Think about it: What questions might a critical friend ask you or ask about social impact organizations? Why are Canada’s federal prisons overflowing with Indigenous and Black people? Which organizations should advocate for race-based data during the pandemic to ensure equitable health outcomes? Why is there little transparency from funders on who decides and how they decide who receives funding? Why do a majority of non-profits not collect data on or declare the diversity of their boards? Why is it that through the pandemic, many charities have laid off staff but many funders have not? 

Organizations evolve in the direction of the questions that employees most persistently and passionately ask. It’s not just about the questions you ask today or have in the last week but what questions will you be open to listening to from a critical friend three weeks from now and three months from now when the dust settles. 

Change is the domain of all of us.

The last 10 days have been some of the best and worst of what humanity has created. We saw incredible advancements in science and technology with the launch of two astronauts to the International Space Station by the private company, SpaceX. Meanwhile, on the ground, we also saw protests following the murder of George Floyd due to structural, institutional, and systemic racism. 

This month is Indigenous History Month. Five years ago last week, the Truth and Reconciliation Commission (TRC) released 94 Calls to Action guided by the testimony of those who survived residential school.
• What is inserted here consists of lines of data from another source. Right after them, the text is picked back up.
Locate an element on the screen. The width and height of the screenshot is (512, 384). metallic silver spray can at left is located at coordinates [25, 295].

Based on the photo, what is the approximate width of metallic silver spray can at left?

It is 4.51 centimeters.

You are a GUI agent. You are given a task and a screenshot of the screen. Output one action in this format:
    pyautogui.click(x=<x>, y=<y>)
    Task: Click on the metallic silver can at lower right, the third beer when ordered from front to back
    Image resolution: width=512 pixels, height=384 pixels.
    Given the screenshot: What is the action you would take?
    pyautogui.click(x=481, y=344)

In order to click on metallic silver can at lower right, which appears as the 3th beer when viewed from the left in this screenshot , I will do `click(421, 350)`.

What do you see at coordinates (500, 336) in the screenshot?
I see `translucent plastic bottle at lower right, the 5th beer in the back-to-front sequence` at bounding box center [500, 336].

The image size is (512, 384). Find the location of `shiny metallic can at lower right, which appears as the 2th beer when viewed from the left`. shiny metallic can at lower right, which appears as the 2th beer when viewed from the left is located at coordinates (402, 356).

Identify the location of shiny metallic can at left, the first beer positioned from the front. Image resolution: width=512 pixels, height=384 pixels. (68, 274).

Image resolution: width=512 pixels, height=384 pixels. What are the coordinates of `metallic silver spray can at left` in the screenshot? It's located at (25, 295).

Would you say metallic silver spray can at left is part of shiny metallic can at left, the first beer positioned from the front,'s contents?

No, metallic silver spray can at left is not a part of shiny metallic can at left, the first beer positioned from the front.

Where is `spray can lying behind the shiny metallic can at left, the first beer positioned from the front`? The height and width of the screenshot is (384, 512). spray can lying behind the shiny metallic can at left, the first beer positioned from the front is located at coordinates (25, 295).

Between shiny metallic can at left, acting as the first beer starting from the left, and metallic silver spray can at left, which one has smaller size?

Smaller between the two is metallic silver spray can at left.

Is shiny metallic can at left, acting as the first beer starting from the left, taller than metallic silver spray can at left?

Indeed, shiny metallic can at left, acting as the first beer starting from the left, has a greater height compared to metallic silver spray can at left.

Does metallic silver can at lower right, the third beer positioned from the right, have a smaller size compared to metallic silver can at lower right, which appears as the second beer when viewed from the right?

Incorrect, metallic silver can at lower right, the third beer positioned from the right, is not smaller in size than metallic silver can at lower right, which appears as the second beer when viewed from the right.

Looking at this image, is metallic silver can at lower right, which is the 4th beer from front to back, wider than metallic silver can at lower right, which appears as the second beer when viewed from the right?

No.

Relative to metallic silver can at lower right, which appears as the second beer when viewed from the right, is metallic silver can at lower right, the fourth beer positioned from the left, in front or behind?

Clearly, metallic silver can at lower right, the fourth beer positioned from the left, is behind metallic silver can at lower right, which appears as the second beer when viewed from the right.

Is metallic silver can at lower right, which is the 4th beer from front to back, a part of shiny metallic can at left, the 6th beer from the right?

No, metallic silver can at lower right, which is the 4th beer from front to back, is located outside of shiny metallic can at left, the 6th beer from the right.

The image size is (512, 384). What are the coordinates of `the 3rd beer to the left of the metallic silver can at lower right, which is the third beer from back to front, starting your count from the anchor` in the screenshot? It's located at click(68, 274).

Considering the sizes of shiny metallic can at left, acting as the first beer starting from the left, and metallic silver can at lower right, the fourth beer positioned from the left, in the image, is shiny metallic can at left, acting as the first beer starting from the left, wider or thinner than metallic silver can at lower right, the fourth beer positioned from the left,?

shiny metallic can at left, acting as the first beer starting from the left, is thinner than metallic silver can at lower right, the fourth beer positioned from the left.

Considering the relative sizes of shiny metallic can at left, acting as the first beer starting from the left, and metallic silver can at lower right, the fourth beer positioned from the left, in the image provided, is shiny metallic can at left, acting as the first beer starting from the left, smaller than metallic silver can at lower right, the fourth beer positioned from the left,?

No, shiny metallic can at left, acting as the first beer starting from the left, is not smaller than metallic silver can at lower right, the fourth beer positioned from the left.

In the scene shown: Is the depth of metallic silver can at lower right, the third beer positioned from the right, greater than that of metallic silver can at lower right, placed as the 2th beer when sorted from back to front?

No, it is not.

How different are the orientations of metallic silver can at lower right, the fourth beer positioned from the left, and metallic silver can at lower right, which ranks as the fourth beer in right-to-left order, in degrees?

As Max FineDay, Executive Director of Canadian Roots Exchange recently noted, as the country turns its attention to recovery in the coming months, “I hope I’ll be able to say that we chose a recovery model rooted in reconciliation.” 

Canada’s social impact world is filled with extraordinary people who are pushing the boundaries of what they see and what they know every day. Together, we can forge an equitable and inclusive recovery. 

Find yourself a critical friend. Push for self-improvement as much as you are proud of our solidarity. 

To paraphrase Maya Angelou: Once we know better, we need to do better.